Vinte anos mais tarde, depois de ser franqueada ao mundo a navegação no Amazonas (1872), essa companhia se transformou na atual Companhia de Navegação a Vapor do Amazonas, hoje pertencente a ingleses, que tão bons serviços há prestado ao desenvolvimento desta região.

Daquele ano em diante, o progresso tem sido rápido, e, por cerca de 1874, começou a correr uma linha subsidiada de vapores entre Liverpool e Manaus, outra para os Estados Unidos em 1872, e uma 4ª para o Rio de Janeiro e portos de escala em 1884, enquanto que a arrecadação de impostos diferenciais dos produtos embarcados diretamente, ou via Pará, completava a emancipação comercial e política do Amazonas, do vizinho estado do Pará, do qual permaneceu como presa por tão longo tempo.
Um trecho do Rio Negro
Foto publicada com o texto, página 973

Em 1889, com a proclamação da República, a província se tornou o autônomo estado do Amazonas, dirigido no que concernia aos negócios internos por um governador e uma Constituição própria.

Contudo, é interessante recordar a condição administrativa e financeira deste maravilhoso território, nas palavras do último presidente da ex-província, dirigidas à Assembléia Provincial em 1889. Declarou ele que a província estava "sem orçamento, sem polícia ou governo municipal, sem dinheiro e sem crédito". Depois de 10 anos apenas de existência autônoma, pôde o governador, em 1898, com legítimo orgulho, anunciar uma receita de 21.426:000$ (£616.587, segundo a taxa oficial de 7⅛ d. por mil réis).

Cumpre observar que, durante as épocas de câmbio baixo, o mil réis era sempre de maior valor nos estados do que no Rio de Janeiro; de sorte que o equivalente da receita estadual, em libras, era de fato mais do que indica o câmbio oficial.

Durante a mesma época, Manaus se transformara, de miserável vila que era, em uma das principais cidades do Brasil. Decerto, nem tudo é devido à emancipação política; o tempo e as exigências da indústria e comércio, que encontram no Amazonas um manancial inesgotável, têm tomado parte influente nesse desenvolvimento. Mas é fato que, sem liberdade de agir e se desenvolver, por si, e sem a livre navegação fluvial, o Amazonas jamais atingiria o grau de prosperidade, de que hoje se ufana.

O QUE SE PEDE =
**A.** Reescreva de forma mais curta o parágrafo do texto sobre a história do Amazonas que começa com "Durante a mesma época, Manaus se transformara", mantendo os fatos principais.
**B.** Dê continuidade ao texto sobre a história do Amazonas a partir da última frase apresentada.
As linhas a seguir não têm relação com o texto sobre a história do Amazonas.

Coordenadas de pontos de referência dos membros
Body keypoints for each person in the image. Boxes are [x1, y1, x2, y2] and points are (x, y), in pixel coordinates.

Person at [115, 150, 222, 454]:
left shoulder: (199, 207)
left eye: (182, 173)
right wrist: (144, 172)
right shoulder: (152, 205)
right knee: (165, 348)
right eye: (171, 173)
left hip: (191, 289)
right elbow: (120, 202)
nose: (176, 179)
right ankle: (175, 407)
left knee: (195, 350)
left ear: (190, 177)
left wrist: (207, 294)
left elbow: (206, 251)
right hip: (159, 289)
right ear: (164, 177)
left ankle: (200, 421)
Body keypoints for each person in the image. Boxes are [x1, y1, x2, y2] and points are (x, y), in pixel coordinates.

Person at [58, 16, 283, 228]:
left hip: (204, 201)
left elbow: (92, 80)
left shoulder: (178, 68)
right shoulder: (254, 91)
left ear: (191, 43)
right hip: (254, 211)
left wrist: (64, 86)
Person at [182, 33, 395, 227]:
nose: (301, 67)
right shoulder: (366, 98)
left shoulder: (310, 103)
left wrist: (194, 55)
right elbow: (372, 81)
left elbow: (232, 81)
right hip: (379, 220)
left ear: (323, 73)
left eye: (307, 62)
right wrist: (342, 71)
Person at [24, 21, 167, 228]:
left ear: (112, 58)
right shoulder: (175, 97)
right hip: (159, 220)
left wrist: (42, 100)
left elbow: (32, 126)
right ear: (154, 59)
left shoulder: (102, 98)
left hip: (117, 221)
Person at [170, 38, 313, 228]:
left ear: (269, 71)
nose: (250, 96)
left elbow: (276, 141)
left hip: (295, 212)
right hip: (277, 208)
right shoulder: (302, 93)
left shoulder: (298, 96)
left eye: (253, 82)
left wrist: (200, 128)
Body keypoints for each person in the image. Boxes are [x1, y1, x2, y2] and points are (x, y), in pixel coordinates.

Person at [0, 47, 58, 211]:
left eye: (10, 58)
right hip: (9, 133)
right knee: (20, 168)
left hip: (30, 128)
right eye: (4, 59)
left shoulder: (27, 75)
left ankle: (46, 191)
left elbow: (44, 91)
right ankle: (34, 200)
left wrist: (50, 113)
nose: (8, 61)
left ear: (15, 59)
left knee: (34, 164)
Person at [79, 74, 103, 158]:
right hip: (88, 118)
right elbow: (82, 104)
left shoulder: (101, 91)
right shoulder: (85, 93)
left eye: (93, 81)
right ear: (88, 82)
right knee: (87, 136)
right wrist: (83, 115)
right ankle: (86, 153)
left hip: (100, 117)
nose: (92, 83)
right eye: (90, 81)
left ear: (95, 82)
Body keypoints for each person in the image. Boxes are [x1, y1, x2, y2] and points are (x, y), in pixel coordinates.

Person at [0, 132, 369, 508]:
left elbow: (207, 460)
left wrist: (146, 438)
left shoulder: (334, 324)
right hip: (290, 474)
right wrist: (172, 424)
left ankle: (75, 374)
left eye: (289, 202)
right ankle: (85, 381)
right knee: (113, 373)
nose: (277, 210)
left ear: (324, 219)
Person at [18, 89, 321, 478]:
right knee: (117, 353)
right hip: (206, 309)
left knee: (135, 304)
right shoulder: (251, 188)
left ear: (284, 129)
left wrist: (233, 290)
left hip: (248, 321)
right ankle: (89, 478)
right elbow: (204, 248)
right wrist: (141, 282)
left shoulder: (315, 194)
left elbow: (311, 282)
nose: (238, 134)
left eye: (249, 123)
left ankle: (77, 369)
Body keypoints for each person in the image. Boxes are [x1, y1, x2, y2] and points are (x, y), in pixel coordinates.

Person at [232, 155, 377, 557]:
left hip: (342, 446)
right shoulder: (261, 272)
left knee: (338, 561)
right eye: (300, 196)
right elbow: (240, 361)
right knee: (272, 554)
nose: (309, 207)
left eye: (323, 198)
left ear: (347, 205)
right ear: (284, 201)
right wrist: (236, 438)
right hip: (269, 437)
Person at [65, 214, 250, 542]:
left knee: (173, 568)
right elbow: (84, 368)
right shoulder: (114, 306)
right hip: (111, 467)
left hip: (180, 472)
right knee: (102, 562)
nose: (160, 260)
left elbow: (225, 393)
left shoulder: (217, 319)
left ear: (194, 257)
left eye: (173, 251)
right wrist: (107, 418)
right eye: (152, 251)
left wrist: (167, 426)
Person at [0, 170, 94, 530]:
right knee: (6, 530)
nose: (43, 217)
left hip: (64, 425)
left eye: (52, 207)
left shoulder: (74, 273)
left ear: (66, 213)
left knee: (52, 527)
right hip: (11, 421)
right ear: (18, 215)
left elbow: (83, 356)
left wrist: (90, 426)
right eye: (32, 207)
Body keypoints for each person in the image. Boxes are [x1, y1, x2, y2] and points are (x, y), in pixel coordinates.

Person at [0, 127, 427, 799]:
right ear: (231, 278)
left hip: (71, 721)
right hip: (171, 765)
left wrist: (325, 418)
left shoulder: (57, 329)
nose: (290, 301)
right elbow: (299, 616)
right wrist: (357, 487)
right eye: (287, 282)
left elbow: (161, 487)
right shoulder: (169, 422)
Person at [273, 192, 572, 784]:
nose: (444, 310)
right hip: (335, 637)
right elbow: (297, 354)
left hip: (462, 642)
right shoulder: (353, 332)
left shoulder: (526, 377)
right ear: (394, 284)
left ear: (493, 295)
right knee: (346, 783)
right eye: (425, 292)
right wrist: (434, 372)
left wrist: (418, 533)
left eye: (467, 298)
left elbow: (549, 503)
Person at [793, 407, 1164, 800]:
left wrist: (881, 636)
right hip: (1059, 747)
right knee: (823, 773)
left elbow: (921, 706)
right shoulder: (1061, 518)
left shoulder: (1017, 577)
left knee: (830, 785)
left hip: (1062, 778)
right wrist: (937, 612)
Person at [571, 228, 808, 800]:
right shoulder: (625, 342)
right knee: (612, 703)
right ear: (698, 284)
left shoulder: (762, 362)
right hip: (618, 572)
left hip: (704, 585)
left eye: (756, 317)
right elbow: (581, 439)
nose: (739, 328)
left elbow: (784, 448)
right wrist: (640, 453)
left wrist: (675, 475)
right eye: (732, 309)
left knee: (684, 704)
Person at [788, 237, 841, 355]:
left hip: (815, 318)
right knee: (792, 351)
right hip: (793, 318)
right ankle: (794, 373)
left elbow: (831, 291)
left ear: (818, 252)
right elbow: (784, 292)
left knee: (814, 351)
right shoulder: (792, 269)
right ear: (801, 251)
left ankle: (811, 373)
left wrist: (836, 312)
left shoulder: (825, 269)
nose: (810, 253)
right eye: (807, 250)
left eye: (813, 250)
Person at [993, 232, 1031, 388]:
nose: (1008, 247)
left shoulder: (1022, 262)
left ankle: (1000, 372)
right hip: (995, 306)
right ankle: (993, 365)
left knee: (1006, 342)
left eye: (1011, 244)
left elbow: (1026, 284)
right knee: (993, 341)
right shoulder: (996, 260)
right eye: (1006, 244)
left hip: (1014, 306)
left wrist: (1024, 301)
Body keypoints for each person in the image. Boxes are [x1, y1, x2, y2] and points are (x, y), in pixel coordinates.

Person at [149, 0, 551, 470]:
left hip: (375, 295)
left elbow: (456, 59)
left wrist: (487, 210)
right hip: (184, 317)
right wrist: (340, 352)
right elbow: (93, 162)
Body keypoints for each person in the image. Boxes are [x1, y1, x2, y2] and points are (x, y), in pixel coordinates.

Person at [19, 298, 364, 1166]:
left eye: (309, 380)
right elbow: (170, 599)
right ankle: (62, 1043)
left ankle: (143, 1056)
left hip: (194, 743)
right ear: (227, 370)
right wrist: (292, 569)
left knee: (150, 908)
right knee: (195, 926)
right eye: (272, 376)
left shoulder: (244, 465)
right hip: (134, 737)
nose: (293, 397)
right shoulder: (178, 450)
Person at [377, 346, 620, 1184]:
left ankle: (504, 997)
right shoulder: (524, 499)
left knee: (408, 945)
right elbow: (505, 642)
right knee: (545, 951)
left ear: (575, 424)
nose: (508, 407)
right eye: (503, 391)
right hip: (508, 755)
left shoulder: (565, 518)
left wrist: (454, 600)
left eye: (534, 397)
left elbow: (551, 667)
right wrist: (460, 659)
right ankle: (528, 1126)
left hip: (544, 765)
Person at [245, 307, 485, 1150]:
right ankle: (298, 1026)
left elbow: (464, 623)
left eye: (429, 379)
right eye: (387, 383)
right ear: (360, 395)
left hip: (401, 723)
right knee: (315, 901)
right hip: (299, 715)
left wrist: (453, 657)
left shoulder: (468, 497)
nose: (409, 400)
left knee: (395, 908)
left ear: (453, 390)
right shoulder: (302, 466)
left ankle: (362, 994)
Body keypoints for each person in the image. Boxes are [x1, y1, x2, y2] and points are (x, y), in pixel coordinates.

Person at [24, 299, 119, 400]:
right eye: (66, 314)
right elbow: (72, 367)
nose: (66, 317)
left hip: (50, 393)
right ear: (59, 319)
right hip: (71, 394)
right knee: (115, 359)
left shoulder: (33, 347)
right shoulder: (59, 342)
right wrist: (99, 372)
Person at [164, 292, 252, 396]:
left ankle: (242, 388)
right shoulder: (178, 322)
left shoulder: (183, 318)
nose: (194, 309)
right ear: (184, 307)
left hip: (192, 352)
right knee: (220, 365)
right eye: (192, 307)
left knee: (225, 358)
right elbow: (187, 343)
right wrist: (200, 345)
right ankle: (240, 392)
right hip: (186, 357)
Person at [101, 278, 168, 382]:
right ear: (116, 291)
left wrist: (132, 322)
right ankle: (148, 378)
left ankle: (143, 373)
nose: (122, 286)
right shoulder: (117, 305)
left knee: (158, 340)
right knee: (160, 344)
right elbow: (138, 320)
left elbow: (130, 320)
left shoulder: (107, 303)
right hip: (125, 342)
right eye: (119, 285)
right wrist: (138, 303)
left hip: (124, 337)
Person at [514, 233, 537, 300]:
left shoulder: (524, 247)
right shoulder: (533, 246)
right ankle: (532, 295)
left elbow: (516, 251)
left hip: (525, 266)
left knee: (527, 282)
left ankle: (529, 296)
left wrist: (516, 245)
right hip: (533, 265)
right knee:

RESPOSTAS POR TAREFA =
**A.** Na mesma época, Manaus deixou de ser uma vila miserável e se tornou uma das principais cidades do Brasil. Isso não se deve só à emancipação política: o tempo e as exigências da indústria e do comércio, que encontram no Amazonas uma fonte inesgotável, também contribuíram. Ainda assim, sem liberdade para se desenvolver por conta própria e sem a livre navegação fluvial, o Amazonas nunca teria alcançado a prosperidade de que hoje se orgulha.

**B.**
Como, na sua interessante obra A Terra do Amazonas, fez notar o barão de Sant'Anna Nery: "A causa e efeito do desenvolvimento do comércio no estado do Amazonas é a facilidade do transporte. Em 1872 entraram 51 vapores; em 1906 o número atingiu a 1.248". A franquia do colossal rio foi o ponto de partida do progresso do Amazonas, aumentado pela sua subseqüente independência do Pará.

Palácio da Justiça
Foto publicada com o texto, página 974

Examinemos agora mais de perto a configuração, o clima, os produtos e o povo deste fascinante estado do Brasil. Quem tiver lido Bates, o incansável e modesto naturalista, quem tiver lido as suas memórias de onze anos no Amazonas, decerto adquirirá um grande desejo de ver este estado; e não só a obra de Bates inspirará o ardente desejo de conhecer estes vastos e virginais domínios, mas também outras, não menos notáveis, como a do almirante brasileiro barão de Teffé von Hoonholtz, que explorou o Javari e demarcou a fronteira do Brasil com o Peru.

Hoje, Manaus dista apenas 15 dias da Europa, achando-se a 1.000 milhas, rio acima. Em um artigo especialmente dedicado ao Amazonas, em outra parte deste volume, a extensão fluvial e outros assuntos foram considerados; mas o estado do Amazonas, sendo proeminentemente o Estado Fluvial ou melhor o Estado dos Rios, devemos aqui referir-nos outra vez às suas magníficas e poderosas correntes.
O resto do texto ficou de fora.